Window Manager (Desktop)

The Sway installation guide has everything you need to get Sway working on Alpine.

However, I'll include a brief list of the commands I ran and their purpose for posterity here.

# Add eudev and set it up
apk add eudev
setup-devd udev

# Since I have Radeon graphics, I need the following packages
apk add mesa-dri-gallium mesa-va-gallium

# Add user to applicable groups
adduser $USER input
adduser $USER video

# Add a font package
apk add ttf-dejavu

# Add the seatd daemon
apk add seatd
rc-update add seatd
rc-service seatd start

# Add user to seat group
adduser $USER seat

# Add elogind
apk add elogind polkit-elogind
rc-update add elogind
rc-service elogind start

# Finally, add sway and dependencies
apk add sway sway-doc
apk add                \ # Install optional dependencies:
    xwayland             \ # recommended for compatibility reasons
    foot                 \ # default terminal emulator
    bemenu               \ # wayland menu
    swaylock swaylockd   \ # lockscreen tool
    swaybg               \ # wallpaper daemon
    swayidle               # idle management (DPMS) daemon

Once you have the packages installed and set-up, you need to export the XDG_RUNTIME_DIR upon login. To do this, edit your .profile file.

(Stored items)

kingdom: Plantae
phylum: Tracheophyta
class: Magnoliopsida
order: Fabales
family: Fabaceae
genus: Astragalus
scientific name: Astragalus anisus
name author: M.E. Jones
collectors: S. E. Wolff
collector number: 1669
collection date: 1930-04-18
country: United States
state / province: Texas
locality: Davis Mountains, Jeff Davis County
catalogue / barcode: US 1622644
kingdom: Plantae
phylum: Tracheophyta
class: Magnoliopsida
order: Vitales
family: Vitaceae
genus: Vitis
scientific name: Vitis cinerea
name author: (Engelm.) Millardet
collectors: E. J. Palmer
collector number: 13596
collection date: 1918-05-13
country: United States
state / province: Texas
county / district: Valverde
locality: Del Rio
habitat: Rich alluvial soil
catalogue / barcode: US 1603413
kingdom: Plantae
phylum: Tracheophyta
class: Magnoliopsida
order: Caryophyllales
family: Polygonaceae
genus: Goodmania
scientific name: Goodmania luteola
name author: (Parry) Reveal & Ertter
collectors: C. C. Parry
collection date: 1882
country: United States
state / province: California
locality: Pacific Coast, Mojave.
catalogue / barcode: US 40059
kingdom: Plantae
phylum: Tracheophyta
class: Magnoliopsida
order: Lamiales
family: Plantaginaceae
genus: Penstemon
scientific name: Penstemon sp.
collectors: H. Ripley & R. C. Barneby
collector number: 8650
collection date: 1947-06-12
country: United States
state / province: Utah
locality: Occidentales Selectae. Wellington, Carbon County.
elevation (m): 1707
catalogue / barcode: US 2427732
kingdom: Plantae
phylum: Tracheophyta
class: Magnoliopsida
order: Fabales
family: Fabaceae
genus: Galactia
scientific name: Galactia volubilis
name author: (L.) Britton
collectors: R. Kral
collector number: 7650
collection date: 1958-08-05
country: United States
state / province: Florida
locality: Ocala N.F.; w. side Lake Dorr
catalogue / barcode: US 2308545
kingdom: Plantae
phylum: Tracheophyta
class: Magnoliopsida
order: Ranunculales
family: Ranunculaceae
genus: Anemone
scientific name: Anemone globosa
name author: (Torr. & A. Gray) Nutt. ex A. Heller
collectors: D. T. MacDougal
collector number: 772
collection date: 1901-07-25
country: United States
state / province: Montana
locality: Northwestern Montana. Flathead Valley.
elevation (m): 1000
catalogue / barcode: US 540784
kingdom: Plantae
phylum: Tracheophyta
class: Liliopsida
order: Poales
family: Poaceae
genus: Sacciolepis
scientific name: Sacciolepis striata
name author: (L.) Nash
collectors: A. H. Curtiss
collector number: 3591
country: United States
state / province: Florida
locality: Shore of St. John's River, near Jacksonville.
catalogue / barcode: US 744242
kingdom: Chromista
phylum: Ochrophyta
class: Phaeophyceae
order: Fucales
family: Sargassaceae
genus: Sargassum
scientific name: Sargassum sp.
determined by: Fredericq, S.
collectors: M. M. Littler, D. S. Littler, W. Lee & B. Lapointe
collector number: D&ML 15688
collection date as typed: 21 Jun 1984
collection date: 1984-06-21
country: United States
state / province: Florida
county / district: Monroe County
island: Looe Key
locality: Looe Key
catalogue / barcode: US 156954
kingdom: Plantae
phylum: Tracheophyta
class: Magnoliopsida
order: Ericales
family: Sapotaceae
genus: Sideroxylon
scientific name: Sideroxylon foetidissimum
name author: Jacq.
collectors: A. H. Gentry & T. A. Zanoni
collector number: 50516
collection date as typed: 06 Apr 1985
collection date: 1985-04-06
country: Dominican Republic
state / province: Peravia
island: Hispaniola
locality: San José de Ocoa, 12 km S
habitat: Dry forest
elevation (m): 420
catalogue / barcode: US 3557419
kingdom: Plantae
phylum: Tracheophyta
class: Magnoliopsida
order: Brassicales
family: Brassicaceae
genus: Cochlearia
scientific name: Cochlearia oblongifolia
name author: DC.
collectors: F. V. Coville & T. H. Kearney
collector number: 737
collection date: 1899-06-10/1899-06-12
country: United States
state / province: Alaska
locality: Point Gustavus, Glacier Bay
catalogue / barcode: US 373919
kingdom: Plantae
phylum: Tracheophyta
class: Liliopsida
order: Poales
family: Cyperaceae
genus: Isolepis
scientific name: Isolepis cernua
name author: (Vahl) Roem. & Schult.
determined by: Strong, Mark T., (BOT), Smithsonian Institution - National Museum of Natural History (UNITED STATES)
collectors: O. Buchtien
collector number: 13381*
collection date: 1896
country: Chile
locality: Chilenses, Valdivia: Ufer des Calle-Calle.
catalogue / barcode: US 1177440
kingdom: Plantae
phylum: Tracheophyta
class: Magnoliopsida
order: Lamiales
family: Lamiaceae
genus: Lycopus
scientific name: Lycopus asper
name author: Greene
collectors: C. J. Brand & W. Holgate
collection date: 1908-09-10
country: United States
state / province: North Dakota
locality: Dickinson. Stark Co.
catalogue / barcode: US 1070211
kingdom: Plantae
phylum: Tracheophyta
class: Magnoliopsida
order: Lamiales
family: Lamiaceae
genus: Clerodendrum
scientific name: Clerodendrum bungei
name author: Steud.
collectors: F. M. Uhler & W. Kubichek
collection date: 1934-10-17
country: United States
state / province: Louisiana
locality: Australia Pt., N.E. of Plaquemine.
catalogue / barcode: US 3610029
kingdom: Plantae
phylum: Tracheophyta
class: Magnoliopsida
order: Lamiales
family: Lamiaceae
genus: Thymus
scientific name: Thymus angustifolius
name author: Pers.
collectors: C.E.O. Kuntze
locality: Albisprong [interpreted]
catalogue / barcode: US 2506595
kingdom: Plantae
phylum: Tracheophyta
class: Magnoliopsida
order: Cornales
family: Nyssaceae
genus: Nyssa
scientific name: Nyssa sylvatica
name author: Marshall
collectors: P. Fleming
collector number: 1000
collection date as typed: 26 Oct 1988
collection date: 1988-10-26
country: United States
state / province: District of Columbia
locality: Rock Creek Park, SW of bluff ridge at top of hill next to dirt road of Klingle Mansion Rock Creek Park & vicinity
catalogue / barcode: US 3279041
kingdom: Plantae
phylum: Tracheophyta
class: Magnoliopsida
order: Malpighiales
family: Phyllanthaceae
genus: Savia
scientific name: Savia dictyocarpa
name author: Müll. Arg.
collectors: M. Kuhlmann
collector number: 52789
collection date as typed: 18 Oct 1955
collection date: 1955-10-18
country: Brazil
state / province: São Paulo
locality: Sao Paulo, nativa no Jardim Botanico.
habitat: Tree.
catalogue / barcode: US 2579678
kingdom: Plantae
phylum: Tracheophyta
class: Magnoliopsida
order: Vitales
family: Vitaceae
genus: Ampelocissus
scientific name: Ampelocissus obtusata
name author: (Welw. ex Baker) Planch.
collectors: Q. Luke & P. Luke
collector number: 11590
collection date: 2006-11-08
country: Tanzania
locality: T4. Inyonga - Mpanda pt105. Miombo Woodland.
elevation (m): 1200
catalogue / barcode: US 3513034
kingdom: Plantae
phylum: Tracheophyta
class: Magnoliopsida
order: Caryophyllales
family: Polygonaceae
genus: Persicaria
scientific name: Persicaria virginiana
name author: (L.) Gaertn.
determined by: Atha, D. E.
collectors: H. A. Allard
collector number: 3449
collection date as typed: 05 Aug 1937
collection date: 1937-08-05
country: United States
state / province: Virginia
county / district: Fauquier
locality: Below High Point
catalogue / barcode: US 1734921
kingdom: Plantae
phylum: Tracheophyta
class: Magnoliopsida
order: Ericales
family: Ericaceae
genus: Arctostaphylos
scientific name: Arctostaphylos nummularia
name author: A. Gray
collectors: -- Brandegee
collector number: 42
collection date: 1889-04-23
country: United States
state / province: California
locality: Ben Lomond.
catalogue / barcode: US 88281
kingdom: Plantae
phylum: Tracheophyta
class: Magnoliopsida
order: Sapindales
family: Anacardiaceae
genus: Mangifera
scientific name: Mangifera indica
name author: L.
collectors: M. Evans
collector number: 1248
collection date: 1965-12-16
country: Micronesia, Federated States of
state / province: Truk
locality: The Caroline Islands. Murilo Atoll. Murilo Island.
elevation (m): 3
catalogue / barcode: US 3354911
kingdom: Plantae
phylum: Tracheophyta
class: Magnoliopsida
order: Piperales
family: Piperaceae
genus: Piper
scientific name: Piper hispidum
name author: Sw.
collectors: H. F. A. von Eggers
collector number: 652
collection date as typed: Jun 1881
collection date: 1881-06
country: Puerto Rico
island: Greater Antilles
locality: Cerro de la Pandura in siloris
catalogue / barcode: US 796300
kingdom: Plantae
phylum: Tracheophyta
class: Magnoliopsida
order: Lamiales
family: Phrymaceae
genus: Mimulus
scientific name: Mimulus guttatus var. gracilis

§ **REQUIRED WORK**
- A) Transcribe the Sway setup guide from "# Finally, add" to "your .profile file.".
- B) Which font package does the Sway setup guide install?
The listing comes from a separate source.

§ **REPLIES**
- A)
# Finally, add sway and dependencies
apk add sway sway-doc
apk add                \ # Install optional dependencies:
    xwayland             \ # recommended for compatibility reasons
    foot                 \ # default terminal emulator
    bemenu               \ # wayland menu
    swaylock swaylockd   \ # lockscreen tool
    swaybg               \ # wallpaper daemon
    swayidle               # idle management (DPMS) daemon

Once you have the packages installed and set-up, you need to export the XDG_RUNTIME_DIR upon login. To do this, edit your .profile file.

- B) ttf-dejavu